Sometimes she'd just smile as I walked past, she'd say hello with her eyes and I'd continue on. She didn't much care for the small talk with which the rest of the town seemed so enamoured. Her silver hair didn't even fall past her shoulders anymore, she'd not cut it but time has a way of wearing things thin, I suppose. The most intriguing part of her demeanour was most certainly the way she'd never quite express an entire feeling, it always seemed to fall short before it had even the chance to slip into the world. I was quite sure that if she'd been able to articulate some of her potent little thoughts, she'd have told us all the secrets floating around in our universe (though, it was mostly centred around this town, that is, our universe, and probably held not much of interest any way).

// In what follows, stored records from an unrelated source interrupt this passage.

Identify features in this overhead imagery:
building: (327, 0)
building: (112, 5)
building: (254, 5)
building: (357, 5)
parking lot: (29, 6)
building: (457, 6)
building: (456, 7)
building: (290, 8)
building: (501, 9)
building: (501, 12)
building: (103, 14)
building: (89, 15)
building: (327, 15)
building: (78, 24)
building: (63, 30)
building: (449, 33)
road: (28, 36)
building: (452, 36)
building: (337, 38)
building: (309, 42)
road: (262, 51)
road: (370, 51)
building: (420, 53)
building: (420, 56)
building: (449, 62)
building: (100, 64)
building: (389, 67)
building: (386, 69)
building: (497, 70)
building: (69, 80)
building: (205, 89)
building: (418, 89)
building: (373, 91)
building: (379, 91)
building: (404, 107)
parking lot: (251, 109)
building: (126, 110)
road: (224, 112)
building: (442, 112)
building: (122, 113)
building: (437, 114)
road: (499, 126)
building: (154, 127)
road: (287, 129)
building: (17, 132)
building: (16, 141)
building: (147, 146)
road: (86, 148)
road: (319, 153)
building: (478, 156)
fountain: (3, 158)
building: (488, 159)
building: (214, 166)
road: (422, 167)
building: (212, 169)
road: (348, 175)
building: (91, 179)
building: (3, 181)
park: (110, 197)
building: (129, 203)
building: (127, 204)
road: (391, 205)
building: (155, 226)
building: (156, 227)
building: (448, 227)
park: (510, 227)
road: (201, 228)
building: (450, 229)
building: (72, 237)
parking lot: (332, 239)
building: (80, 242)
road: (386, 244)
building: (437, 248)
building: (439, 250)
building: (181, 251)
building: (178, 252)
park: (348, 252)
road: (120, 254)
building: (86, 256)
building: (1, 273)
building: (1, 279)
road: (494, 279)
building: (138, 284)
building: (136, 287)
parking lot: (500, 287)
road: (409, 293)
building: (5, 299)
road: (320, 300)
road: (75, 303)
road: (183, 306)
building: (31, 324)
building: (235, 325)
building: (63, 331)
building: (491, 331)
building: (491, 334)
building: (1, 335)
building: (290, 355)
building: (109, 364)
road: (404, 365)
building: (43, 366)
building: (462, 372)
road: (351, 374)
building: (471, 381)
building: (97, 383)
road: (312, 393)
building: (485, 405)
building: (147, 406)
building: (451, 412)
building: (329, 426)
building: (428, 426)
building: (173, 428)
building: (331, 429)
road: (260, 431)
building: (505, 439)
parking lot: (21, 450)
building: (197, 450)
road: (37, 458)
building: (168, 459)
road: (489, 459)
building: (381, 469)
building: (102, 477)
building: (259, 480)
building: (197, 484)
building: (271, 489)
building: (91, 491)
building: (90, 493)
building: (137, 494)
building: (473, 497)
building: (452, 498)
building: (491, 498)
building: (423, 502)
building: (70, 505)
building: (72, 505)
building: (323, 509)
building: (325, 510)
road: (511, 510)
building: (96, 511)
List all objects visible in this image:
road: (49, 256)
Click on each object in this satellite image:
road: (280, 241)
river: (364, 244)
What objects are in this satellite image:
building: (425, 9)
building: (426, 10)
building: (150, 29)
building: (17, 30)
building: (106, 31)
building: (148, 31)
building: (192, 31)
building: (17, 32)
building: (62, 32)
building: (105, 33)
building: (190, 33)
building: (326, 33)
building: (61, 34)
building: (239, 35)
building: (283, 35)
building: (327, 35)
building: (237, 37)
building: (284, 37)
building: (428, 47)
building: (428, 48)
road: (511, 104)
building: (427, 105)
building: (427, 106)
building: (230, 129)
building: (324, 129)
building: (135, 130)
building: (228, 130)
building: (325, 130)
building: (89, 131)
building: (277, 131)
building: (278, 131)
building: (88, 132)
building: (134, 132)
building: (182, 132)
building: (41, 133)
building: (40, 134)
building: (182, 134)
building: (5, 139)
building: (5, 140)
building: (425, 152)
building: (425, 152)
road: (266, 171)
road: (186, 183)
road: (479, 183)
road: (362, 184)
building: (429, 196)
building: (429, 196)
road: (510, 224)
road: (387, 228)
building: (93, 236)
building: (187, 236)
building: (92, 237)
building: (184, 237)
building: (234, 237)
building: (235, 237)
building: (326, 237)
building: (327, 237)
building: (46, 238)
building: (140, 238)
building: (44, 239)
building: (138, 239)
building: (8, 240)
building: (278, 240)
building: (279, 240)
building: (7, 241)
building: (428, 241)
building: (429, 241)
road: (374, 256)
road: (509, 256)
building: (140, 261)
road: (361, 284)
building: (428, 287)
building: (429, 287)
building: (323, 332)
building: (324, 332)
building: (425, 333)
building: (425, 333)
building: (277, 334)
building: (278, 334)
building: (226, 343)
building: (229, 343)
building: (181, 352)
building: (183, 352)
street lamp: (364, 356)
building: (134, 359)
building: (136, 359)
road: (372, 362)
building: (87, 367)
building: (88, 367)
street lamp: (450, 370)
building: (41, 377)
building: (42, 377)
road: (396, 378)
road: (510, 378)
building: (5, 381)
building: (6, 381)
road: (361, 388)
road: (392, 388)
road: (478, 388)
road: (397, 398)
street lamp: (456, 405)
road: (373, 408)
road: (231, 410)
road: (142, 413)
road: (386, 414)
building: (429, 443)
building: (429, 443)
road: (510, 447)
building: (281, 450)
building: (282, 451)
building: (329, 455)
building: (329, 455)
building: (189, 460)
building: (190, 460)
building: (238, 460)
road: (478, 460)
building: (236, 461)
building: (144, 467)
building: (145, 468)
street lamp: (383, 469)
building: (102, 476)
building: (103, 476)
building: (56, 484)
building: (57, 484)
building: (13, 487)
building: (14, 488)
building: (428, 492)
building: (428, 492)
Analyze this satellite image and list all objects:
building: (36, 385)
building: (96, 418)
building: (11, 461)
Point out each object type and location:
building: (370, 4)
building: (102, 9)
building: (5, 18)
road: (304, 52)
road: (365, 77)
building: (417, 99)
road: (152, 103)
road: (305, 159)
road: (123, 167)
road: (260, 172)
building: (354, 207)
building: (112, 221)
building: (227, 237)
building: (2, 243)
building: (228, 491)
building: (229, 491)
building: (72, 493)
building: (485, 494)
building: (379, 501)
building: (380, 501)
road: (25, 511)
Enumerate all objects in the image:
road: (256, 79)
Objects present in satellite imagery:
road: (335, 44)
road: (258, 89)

My father knew, as did I, that if you were to approach her at sunset she'd welcome you to have a seat on the unstable, death trap of a porch swing next to her ancient rocker in much the same shape. I'd always nestle into the corner and curl my knees up to my chest, trusting myself to the aging wood, rusty chains, and she'd tell me a story. The stories, they never made much sense, and I could never quite understand what she was saying aside from the odd little quip about a blue sky falling on unsuspecting, busy little humans. I didn't want to understand, really, in fact the only reason I even found my way here on such evening's was to escape any sort of organized thought. I'm quite sure she knew this, at least to a point, but it didn't seem to bother her and she'd ramble for hours about the little nothing's created solely for her eyes by some sort of invisible force that kept her insanity sane.

Until a month before, I'd not ventured as far as the little swing I grew to love so dearly in such a short time. I had been little more than fearful, hesitant. If it had not been for the urging of my father, who'd spent many an hour perched upon failing wood, swaying back and forth as she'd blurt out, but in the most soothing of ways, every thought, partial thought, that traversed her mind far enough to make it to her lips. He'd told me there was no place in the world so peaceful, so calm and perfect than that little porch swing, and her.. the soft wisps of thinning hair that fell on either side of her pale face, and the slight, but beautiful rasp of an old, weary voice. The weariness, though, it was little more than fallacy, because that woman had more adoration for life itself than anyone I'd ever met. I could hear it in her incomplete thoughts, in fact, I knew that's why they were just that. She had been allowed to see that which most will never be able to. She could hear the music that floats on a gentle wind and the nearly silent, rustling voice of every tiny leaf, a summer breeze, a cello to her, sweet.. with a soft aching tone.